Hola buenos días, lamento molestarlos, pero desearía si ustedes me pueden ayudar con el diagrama eléctrico, o esquema eléctrico del rouser 135.
Yo necesito identificar los 13 cables que entran por medio de una ficha o conector  ( de 16 pines)  al tablero digital bajaj 135. 
Quisiera saber la función de cada cable, para poder conectar el tablero. Lo más importante es la alimentación del tablero, con que cable se alimentaria el tablero, y que voltaje maneja ( calculo que es de 12v dc.) 

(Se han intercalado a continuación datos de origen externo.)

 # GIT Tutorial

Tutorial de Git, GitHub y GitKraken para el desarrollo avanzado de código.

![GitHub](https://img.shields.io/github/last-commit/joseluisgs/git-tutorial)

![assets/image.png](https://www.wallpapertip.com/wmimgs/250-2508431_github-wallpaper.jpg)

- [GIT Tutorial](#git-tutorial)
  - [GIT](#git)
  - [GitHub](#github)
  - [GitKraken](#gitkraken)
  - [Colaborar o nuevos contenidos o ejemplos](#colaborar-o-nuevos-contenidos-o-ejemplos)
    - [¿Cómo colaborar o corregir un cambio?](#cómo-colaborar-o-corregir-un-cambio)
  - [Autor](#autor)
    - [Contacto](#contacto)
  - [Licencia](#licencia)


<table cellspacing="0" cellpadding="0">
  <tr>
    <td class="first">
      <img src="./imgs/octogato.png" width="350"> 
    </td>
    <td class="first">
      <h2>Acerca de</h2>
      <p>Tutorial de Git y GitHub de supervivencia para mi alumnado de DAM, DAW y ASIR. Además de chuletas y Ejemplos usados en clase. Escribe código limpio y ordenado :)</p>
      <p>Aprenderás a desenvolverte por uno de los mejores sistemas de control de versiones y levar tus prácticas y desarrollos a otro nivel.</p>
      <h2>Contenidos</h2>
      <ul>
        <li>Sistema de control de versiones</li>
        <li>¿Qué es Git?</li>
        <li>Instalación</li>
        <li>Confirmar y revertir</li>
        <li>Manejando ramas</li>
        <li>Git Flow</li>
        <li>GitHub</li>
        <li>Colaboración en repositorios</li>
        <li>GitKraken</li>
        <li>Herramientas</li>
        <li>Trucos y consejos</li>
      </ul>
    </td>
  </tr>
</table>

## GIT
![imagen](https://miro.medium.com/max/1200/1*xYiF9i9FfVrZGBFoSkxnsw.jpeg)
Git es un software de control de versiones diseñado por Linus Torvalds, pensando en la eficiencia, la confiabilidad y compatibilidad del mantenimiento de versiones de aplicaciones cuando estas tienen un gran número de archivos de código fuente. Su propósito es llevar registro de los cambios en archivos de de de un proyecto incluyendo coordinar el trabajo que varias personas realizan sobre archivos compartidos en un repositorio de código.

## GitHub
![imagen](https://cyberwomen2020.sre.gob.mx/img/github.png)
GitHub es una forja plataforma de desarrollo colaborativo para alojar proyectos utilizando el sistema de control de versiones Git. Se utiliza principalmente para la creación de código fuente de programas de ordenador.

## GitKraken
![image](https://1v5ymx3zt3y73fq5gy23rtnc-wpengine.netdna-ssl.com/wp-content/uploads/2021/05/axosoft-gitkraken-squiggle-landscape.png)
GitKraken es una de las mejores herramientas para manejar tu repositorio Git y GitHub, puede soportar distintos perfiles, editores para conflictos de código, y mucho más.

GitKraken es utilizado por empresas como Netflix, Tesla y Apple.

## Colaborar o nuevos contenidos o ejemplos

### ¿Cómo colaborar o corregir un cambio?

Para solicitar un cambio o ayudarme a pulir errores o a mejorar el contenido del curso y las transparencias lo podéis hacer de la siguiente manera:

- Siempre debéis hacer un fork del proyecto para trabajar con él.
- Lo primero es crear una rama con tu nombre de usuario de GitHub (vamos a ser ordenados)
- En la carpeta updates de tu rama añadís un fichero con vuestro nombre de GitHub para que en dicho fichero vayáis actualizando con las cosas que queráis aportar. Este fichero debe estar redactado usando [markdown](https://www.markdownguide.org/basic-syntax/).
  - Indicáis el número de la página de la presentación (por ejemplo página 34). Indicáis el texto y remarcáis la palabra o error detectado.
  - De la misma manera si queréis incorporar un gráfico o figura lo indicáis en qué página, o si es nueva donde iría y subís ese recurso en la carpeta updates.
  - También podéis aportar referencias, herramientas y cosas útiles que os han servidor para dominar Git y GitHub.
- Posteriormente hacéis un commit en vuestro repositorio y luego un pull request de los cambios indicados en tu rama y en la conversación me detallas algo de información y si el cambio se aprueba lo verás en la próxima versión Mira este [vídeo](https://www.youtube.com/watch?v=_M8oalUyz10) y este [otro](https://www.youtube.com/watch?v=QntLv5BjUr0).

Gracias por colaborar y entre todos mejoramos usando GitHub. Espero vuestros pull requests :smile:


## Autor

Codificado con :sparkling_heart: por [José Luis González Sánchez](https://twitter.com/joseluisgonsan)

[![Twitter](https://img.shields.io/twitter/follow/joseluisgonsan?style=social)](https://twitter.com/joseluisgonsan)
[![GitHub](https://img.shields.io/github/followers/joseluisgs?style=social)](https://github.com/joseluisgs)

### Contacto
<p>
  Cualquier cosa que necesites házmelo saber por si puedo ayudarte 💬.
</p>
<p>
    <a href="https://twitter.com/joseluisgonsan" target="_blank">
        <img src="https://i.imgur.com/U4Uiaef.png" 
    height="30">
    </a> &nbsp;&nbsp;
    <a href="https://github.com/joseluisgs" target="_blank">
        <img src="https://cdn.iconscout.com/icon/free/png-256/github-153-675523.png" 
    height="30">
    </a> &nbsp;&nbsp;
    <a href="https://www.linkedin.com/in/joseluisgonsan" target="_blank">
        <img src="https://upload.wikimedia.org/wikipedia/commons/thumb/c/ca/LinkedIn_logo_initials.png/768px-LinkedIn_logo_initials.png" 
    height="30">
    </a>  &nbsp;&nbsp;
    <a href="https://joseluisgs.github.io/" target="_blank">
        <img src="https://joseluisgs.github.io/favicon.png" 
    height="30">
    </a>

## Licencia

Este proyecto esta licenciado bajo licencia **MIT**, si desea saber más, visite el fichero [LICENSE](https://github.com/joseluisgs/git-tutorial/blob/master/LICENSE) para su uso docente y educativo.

Solo logro conseguir el diagrama del rouser 220, el cual la ficha y conector es diferente. Por eso la duda...

A continuación dejo los colores de los cables de entrada al tablero.

1-negro/amarillo
2-negro/amarillo
3-rojo
4-
5-
6-rojo/blanco
7-
8-marron
9-blanco
10-rojo/negro
11-gris
12-blanco/amarillo
13-azul/blanco
14-verde
15-verde/claro
16-negro

Espero que puedan ayudarme, mis disculpas por las molestias ocasionadas y de ante mano muchas gracias...

Saluda atte, Juan Carlos ...


----------



## solaris8 (Mar 21, 2014)

en el primer lugar esta el manual de servicio....

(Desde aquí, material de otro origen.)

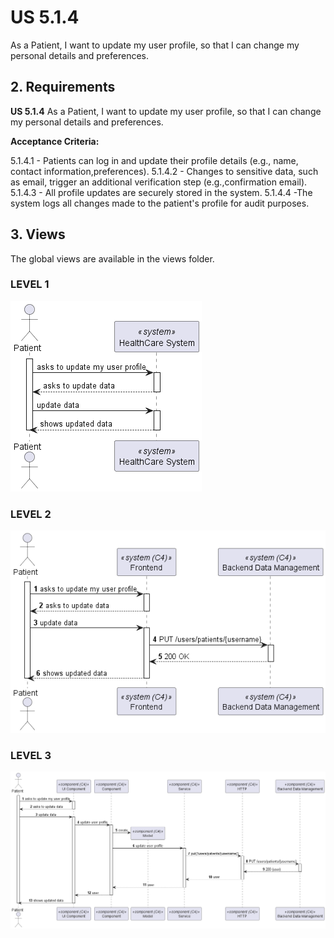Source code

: # US 5.1.4

As a Patient, I want to update my user profile, so that I can change my personal details and preferences.

## 2. Requirements

**US 5.1.4** As a Patient, I want to update my user profile, so that I can change my personal details and preferences.


**Acceptance Criteria:**

5.1.4.1 - Patients can log in and update their profile details (e.g., name, contact information,preferences).
5.1.4.2 - Changes to sensitive data, such as email, trigger an additional verification step (e.g.,confirmation email).
5.1.4.3 - All profile updates are securely stored in the system.
5.1.4.4 -The system logs all changes made to the patient's profile for audit purposes.

## 3. Views

The global views are available in the views folder. 

### LEVEL 1

![level1_view](views/level1/process-view.png)

### LEVEL 2

![level2_view](views/level2/process-view.png)

### LEVEL 3

![level3_view](views/level3/process-view.png)



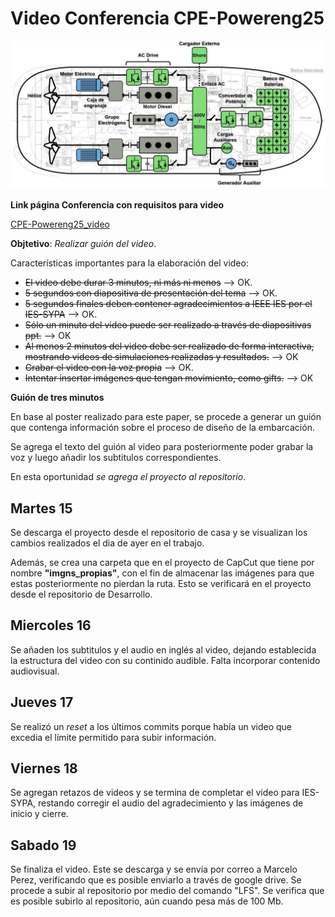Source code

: # Video Conferencia CPE-Powereng25

![ ](https://github.com/LEOSZ8/Video_Powereng25/blob/36b570219eb287faec52429b8269a5520489e66c/Esquema_General.jpg)

**Link página Conferencia con requisitos para video**

[CPE-Powereng25_video](https://cpepowereng2025.org/student-yp-activity-2-2/)

**Objtetivo**: _Realizar guión del video_.

Características importantes para la elaboración del video:

- ~~El video debe durar 3 minutos, ni más ni menos~~ --> OK.
- ~~5 segundos con diapositiva de presentación del tema~~ --> OK.
- ~~5 segundos finales deben contener agradecimientos a IEEE IES por el IES-SYPA~~ --> OK.
- ~~Sólo un minuto del video puede ser realizado a través de diapositivas ppt.~~ --> OK
- ~~Al menos 2 minutos del video debe ser realizado de forma interactiva, mostrando videos de simulaciones realizadas y resultados.~~ --> OK
- ~~Grabar el video con la voz propia~~ --> OK.
- ~~Intentar insertar imágenes que tengan movimiento, como gifts.~~ --> OK


**Guión de tres minutos**

En base al poster realizado para este paper, se procede a generar un guión que contenga información sobre el proceso de diseño de la embarcación. 

Se agrega el texto del guión al video para posteriormente poder grabar la voz y luego añadir los subtitulos correspondientes.

En esta oportunidad _se agrega el proyecto al repositorio_.

## Martes 15 

Se descarga el proyecto desde el repositorio de casa y se visualizan los cambios realizados el dia de ayer en el trabajo. 

Además, se crea una carpeta que en el proyecto de CapCut que tiene por nombre **"imgns_propias"**, con el fin de almacenar las imágenes para que estas posteriormente no pierdan la ruta. Esto se verificará en el proyecto desde el repositorio de Desarrollo.

## Miercoles 16

Se añaden los subtitulos y el audio en inglés al video, dejando establecida la estructura del video con su continido audible. Falta incorporar contenido audiovisual. 

## Jueves 17

Se realizó un _reset_ a los últimos commits porque había un video que excedia el límite permitido para subir información.

## Viernes 18

Se agregan retazos de videos y se termina de completar el video para IES-SYPA, restando corregir el audio del agradecimiento y las imágenes de inicio y cierre.

## Sabado 19

Se finaliza el video. Este se descarga y se envía por correo a Marcelo Perez, verificando que es posible enviarlo a través de google drive. Se procede a subir al repositorio por medio del comando "LFS". Se verifica que es posible subirlo al repositorio, aún cuando pesa más de 100 Mb.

https://www.google.com.mx/search?q=Kawasaki+Rouser+135+Service+Manual&oq=Kawasaki+Rouser+135+Service+Manual&aqs=chrome..69i57&sourceid=chrome&espv=210&es_sm=93&ie=UTF-8

aqui , pero es de paga...

http://www.tradebit.com/filedetail.php/196849102-bajaj-super-wiring-diagram


----------



## tatito1982 (Mar 22, 2014)

solaris8 dijo:


> en el primer lugar esta el manual de servicio....
> 
> https://www.google.com.mx/search?q=Kawasaki+Rouser+135+Service+Manual&oq=Kawasaki+Rouser+135+Service+Manual&aqs=chrome..69i57&sourceid=chrome&espv=210&es_sm=93&ie=UTF-8
> 
> ...



Muchas gracias kpo.   Descargando, espero me sirva, porque no todos traen el diagrama eléctrico.   Saludos


----------



## Gheroghe (Oct 10, 2021)

Hola.. solucionaste? Yo tengo el mismo problema que tú!


----------



## Fogonazo (Oct 10, 2021)

Gheroghe dijo:


> Hola.. solucionaste? Yo tengo el mismo problema que tú!

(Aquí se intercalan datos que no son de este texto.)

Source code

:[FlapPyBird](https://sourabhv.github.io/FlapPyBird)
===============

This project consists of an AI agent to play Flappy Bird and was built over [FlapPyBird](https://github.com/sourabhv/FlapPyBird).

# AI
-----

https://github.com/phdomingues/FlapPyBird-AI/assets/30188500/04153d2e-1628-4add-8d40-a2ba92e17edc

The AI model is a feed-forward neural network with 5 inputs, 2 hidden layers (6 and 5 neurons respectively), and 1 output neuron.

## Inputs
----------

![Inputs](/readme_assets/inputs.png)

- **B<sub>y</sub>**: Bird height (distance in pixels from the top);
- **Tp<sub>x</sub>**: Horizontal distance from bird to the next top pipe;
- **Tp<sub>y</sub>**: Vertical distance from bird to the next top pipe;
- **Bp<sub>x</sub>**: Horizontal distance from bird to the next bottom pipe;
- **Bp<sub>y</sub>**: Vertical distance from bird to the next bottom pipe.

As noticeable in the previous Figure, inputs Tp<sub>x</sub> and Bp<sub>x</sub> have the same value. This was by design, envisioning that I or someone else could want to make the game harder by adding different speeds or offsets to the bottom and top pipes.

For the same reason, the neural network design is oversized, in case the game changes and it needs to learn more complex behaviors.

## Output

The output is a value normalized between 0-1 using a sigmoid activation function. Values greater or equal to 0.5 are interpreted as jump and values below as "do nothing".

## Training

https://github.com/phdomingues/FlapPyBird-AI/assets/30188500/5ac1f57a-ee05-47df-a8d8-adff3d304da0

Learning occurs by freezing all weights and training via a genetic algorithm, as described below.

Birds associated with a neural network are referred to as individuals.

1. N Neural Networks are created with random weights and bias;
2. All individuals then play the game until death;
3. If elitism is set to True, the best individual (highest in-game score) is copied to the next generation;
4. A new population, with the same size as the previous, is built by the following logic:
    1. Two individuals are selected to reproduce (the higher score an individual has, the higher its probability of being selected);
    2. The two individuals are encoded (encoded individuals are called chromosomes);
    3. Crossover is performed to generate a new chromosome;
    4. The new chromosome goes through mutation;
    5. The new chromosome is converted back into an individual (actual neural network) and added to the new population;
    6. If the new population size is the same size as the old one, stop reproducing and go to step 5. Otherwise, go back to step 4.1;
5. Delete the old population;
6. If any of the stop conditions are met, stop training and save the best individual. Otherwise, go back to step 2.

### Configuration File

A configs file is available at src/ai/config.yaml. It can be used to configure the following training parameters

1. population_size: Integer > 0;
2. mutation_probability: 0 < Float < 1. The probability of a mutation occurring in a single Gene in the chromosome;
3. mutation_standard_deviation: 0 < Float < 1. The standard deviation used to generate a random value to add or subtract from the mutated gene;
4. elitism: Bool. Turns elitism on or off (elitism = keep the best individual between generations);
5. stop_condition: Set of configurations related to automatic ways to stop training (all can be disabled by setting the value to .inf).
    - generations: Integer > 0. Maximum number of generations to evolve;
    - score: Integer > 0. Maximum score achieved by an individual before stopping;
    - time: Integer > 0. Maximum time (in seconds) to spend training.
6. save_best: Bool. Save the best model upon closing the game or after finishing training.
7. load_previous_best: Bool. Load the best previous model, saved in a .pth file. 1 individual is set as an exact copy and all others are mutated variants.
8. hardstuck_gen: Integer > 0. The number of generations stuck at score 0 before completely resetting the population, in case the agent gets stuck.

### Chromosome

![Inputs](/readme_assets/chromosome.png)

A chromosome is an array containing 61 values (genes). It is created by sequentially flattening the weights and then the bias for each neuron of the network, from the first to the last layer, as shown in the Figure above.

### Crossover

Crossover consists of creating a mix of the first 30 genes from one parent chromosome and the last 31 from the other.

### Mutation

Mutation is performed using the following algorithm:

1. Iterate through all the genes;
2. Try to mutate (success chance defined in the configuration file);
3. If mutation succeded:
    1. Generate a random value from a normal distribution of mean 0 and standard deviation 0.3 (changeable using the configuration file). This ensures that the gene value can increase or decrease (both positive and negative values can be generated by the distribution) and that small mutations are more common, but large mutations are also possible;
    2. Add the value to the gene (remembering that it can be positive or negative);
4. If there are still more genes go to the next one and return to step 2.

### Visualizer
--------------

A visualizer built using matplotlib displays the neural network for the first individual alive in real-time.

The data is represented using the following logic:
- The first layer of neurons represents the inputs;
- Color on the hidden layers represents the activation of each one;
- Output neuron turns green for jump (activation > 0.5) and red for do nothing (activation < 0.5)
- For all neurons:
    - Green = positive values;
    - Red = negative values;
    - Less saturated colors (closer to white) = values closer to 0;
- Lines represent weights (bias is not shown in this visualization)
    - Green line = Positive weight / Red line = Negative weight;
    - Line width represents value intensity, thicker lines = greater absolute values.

El "Interesado" no ingresa al Foro desde el 2018, no creo que te responda rápido 

¿ Que problema encontraste en las sugerencias que se dieron ?


----------



## DJ T3 (Oct 10, 2021)

Dejo lo mejor que pude encontrar sin pagar...
Si alguien la tiene y puede confirmar que sea asi, se agradece...


----------



## Gheroghe (Oct 10, 2021)

Gracias creo que me será de gran ayuda.. ahora debo ver cuál cable va con que pin en el tablero


Fogonazo dijo:


> El "Interesado" no ingresa al Foro desde el 2018, no creo que te responda rápido
> 
> ¿ Que problema encontraste en las sugerencias que se dieron ?


Mi problema es que el tablero prende cuando se activa la luz alta pero solo prende.. no indica nada, ni velocidad, ni la cantidad de gasolina en el tanque, creo que todo está mal conectado en el tablero.


----------



## DJ T3 (Oct 10, 2021)

Pero antes funcionaba bien?
Quizas un problema con las masas, o la alimentacion


----------



## Gheroghe (Oct 10, 2021)

La compre así.. la tenían guardada en un depósito..


----------